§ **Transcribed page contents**
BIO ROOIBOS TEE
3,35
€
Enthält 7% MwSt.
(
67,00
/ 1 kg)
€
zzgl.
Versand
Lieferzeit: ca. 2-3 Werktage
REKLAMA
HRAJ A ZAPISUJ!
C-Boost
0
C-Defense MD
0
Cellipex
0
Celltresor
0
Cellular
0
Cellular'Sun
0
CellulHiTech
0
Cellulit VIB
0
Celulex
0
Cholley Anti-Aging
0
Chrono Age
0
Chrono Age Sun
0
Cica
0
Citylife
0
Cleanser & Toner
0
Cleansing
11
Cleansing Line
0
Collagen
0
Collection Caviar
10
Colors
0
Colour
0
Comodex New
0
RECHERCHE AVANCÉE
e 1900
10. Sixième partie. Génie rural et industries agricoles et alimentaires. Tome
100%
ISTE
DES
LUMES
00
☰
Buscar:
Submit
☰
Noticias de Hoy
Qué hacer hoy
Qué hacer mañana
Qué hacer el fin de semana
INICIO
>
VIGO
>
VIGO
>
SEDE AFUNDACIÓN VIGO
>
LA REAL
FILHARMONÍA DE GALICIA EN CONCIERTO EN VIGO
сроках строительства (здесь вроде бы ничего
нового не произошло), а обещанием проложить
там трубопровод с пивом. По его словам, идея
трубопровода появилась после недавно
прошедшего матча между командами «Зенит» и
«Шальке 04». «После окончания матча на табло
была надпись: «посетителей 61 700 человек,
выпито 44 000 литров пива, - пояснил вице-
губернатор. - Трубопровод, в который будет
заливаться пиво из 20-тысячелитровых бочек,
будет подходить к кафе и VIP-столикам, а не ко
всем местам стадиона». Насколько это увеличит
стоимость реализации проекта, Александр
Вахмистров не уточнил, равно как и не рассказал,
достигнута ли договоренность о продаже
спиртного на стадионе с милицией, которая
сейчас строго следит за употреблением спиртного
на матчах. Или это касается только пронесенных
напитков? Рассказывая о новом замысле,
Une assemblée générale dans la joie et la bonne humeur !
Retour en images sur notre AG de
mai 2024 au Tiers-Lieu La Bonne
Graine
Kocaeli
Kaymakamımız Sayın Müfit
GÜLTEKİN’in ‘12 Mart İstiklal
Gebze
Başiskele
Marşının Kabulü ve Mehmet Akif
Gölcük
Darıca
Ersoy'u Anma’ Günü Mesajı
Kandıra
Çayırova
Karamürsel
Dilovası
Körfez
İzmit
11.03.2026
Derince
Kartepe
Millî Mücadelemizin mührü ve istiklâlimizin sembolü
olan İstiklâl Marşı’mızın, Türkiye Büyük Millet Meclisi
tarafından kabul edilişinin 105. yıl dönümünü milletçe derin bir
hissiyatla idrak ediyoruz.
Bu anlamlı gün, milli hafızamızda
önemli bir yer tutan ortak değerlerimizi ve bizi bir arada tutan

§ **WORK TO BE COMPLETED**
Which lines above carry the string "будет"? Copy those lines.

§ **TASK ANSWER**
губернатор. - Трубопровод, в который будет
будет подходить к кафе и VIP-столикам, а не ко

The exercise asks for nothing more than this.